Position: Security Specialist (Junior 3-5 years) Med Senior (5-8 years) Senior (More than 8 years)

Location: Damascus (Onsite)

Employment Type: Full-time

Department: IT Department

Job Summary:

The Security Specialist will be responsible for implementing and managing security measures to protect the organization’s information systems and data. This role involves monitoring antivirus endpoints, conducting penetration testing, integrating security measures in a hybrid IT environment, and managing firewalls. The role requires a proactive approach to identifying potential threats and ensuring compliance with security policies and regulations.

Key Responsibilities:

• Security Implementation and Management:

o Implement and manage security controls to protect IT infrastructure, including networks, systems, and applications.

o Conduct regular penetration testing to simulate potential attacks and identify vulnerabilities.

o Configure and maintain security appliances such as firewalls, intrusion detection/prevention systems (IDS/IPS), and anti malware solutions.

• Firewall Management:

o Configure, manage, and monitor firewall systems to ensure network security and integrity.

o Create and maintain firewall rules and policies to protect against unauthorized access and threats.

o Troubleshoot and resolve firewall-related issues and ensure that security controls are properly enforced.

• Endpoint Security:

o Monitor and manage antivirus solutions and endpoint protection systems to ensure comprehensive coverage and threat detection.

o Respond to and investigate endpoint security alerts, ensuring timely remediation of threats.

• Hybrid Environment Security Integration:

o Design and manage security measures for hybrid IT environments, integrating on- premises and cloud-based resources.

o Ensure secure communication and data protection across hybrid environments.

o Implement and manage security policies and controls for cloud platforms, particularly

Microsoft Azure.• Incident Response and Investigation:

o Monitor security alerts and respond to security incidents in a timely manner.

o Conduct investigations into security breaches and incidents, including analyzing results from penetration tests.

o Develop and maintain incident response plans and procedures.

• Risk Management and Compliance:

o Assess and manage security risks associated with IT systems and processes.

o Ensure compliance with relevant regulations and industry standards (e.g., GDPR, HIPAA, PCI-DSS).

o Implement and enforce security policies, including data protection, access controls, and secure system configurations.
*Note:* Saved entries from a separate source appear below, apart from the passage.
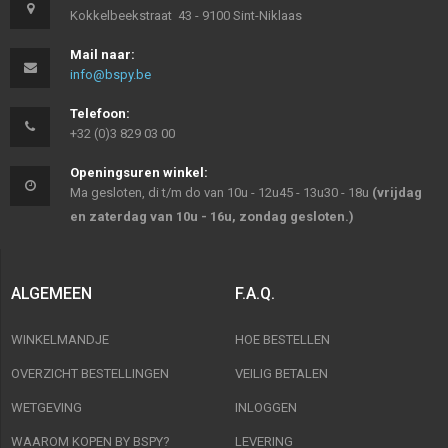
Kokkelbeekstraat 43 - 9100 Sint-Niklaas
Mail naar:
info@bspy.be
Telefoon:
+32 (0)3 829 03 00
Openingsuren winkel:
Ma gesloten, di t/m do van 10u - 12u45 - 13u30 - 18u
(vrijdag
en zaterdag van 10u - 16u, zondag gesloten.)
ALGEMEEN
F.A.Q.
WINKELMANDJE
HOE BESTELLEN
OVERZICHT BESTELLINGEN
VEILIG BETALEN
WETGEVING
INLOGGEN
WAAROM KOPEN BY BSPY?
LEVERING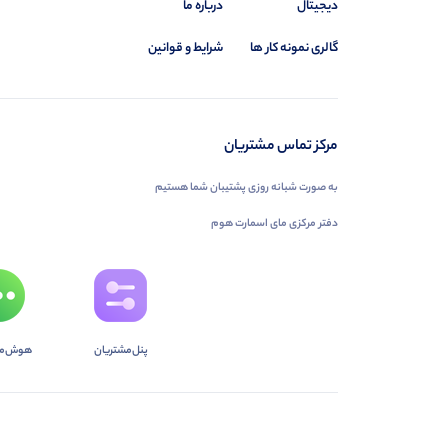
دیجیتال
درباره ما
گالری نمونه کار ها
شرایط و قوانین
مرکز تماس مشتریان
به صورت شبانه روزی پشتیبان شما هستیم
دفتر مرکزی مای اسمارت هوم
پنل‌مشتریان
هوش‌م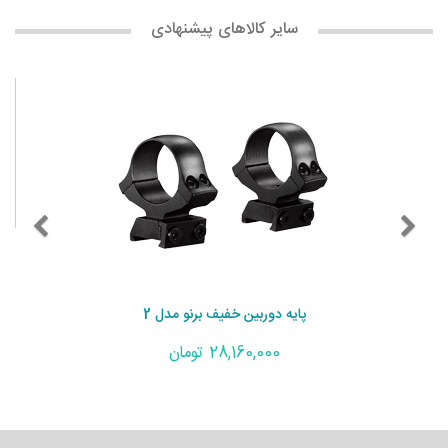
سایر کالاهای پیشنهادی
پایه دوربین خفیف برنو مدل 2
28,160,000 تومان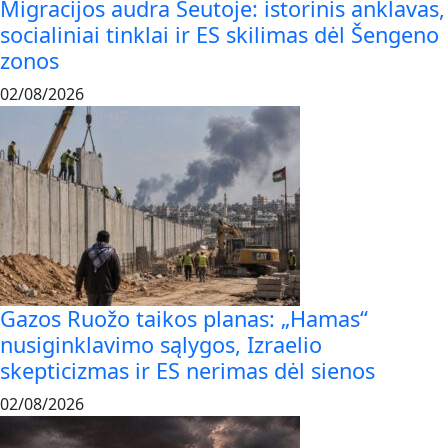
Migracijos audra Seutoje: istorinis anklavas,
socialiniai tinklai ir ES skilimas dėl Šengeno
zonos
02/08/2026
Gazos Ruožo taikos planas: „Hamas“
nusiginklavimo sąlygos, Izraelio
skepticizmas ir ES nerimas dėl sienos
02/08/2026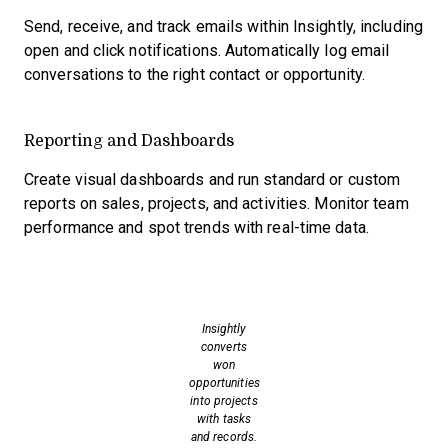
Send, receive, and track emails within Insightly, including
open and click notifications. Automatically log email
conversations to the right contact or opportunity.
Reporting and Dashboards
Create visual dashboards and run standard or custom
reports on sales, projects, and activities. Monitor team
performance and spot trends with real-time data.
Insightly
converts
won
opportunities
into projects
with tasks
and records.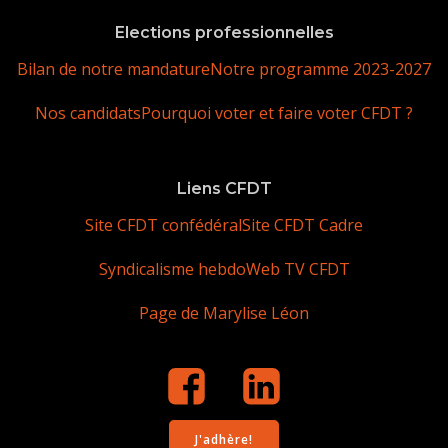
Elections professionnelles
Bilan de notre mandature
Notre programme 2023-2027
Nos candidats
Pourquoi voter et faire voter CFDT ?
Liens CFDT
Site CFDT confédéral
Site CFDT Cadre
Syndicalisme hebdo
Web TV CFDT
Page de Marylise Léon
J'adhère!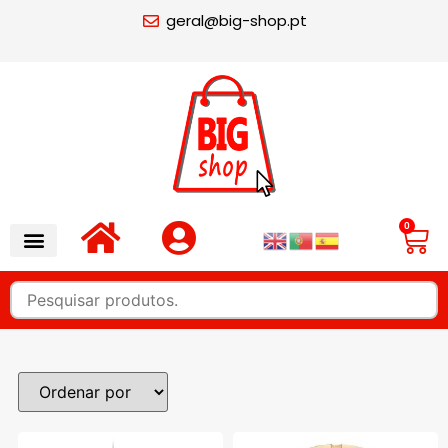
geral@big-shop.pt
0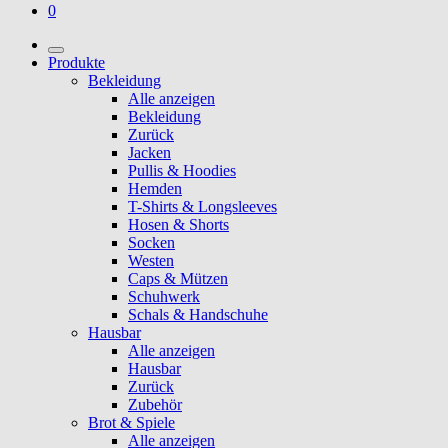
0
Produkte
Bekleidung
Alle anzeigen
Bekleidung
Zurück
Jacken
Pullis & Hoodies
Hemden
T-Shirts & Longsleeves
Hosen & Shorts
Socken
Westen
Caps & Mützen
Schuhwerk
Schals & Handschuhe
Hausbar
Alle anzeigen
Hausbar
Zurück
Zubehör
Brot & Spiele
Alle anzeigen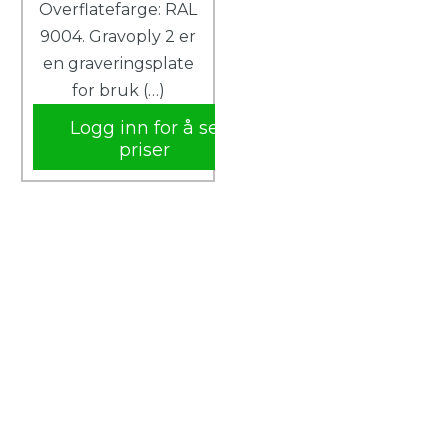
Overflatefarge: RAL
9004. Gravoply 2 er
en graveringsplate
for bruk (…)
Logg inn for å se
priser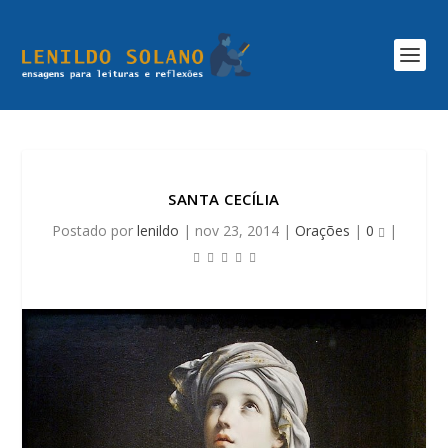
SANTA CECÍLIA
Postado por
lenildo
|
nov 23, 2014
|
Orações
|
0
|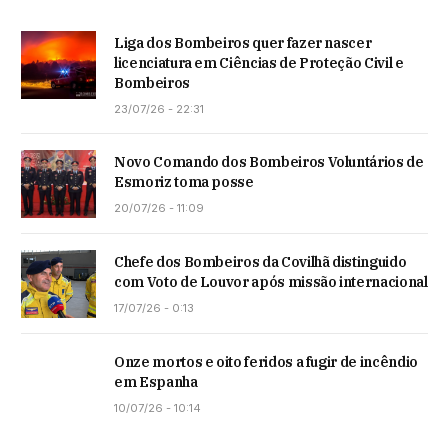
Liga dos Bombeiros quer fazer nascer
licenciatura em Ciências de Proteção Civil e
Bombeiros
23/07/26 - 22:31
Novo Comando dos Bombeiros Voluntários de
Esmoriz toma posse
20/07/26 - 11:09
Chefe dos Bombeiros da Covilhã distinguido
com Voto de Louvor após missão internacional
17/07/26 - 0:13
Onze mortos e oito feridos a fugir de incêndio
em Espanha
10/07/26 - 10:14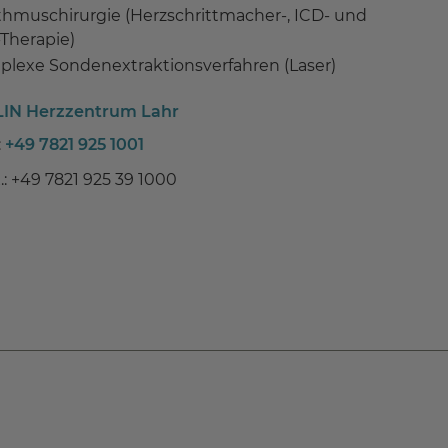
hmuschirurgie (Herzschrittmacher-, ICD- und
Therapie)
lexe Sondenextraktionsverfahren (Laser)
IN Herzzentrum Lahr
:
+49 7821 925 1001
.: +49 7821 925 39 1000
• Monitoring and Reporting:

o Monitor network and system activity using security information and event management (SIEM) tools.

o Generate and review security reports, including findings from penetration tests, endpoint security monitoring, and firewall logs, to provide insights into security posture and incident trends.

o Recommend improvements based on security monitoring, vulnerability assessments, and penetration testing.

• Documentation and Training:

o Create and maintain comprehensive documentation for security policies, procedures, and incident reports.

o Provide security awareness training and guidance to employees and stakeholders.

o Stay up-to-date with emerging security threats, technologies, and best practices.

• Collaboration and Support:

o Collaborate with IT teams to integrate security measures into systems and processes.

o Provide support and guidance for security-related issues and projects.

o Work with external vendors and partners to assess and manage security risks.

Qualifications:

• Experience:

o At least 3-5 years of experience in a security-focused role or related field.

o Hands-on experience with monitoring and managing antivirus and endpoint protection systems.

o Proven experience with penetration testing and vulnerability assessments.

o Experience with configuring, managing, and monitoring firewall systems.

o Experience with security measures for hybrid IT environments that include both on- premises and cloud resources.

• Skills:

o Strong knowledge of security protocols, threat landscape, and risk management practices.

o Experience with security technologies and tools such as firewalls, IDS/IPS, and SIEM systems.

o Familiarity with regulatory requirements and compliance standards (e.g., GDPR, HIPAA, PCI-DSS).

o Proficiency in integrating security measures across hybrid environments and cloud platforms.

• Certifications:

o Relevant certifications such as Certified Information Systems Security Professional (CISSP), Certified Ethical Hacker (CEH), CompTIA Security+, or similar are preferred.

• Soft Skills:

o Excellent problem-solving and analytical skills.

o Strong communication and collaboration skills.

o Ability to work independently and manage multiple tasks and priorities.

o Attention to detail and commitment to maintaining high security standards.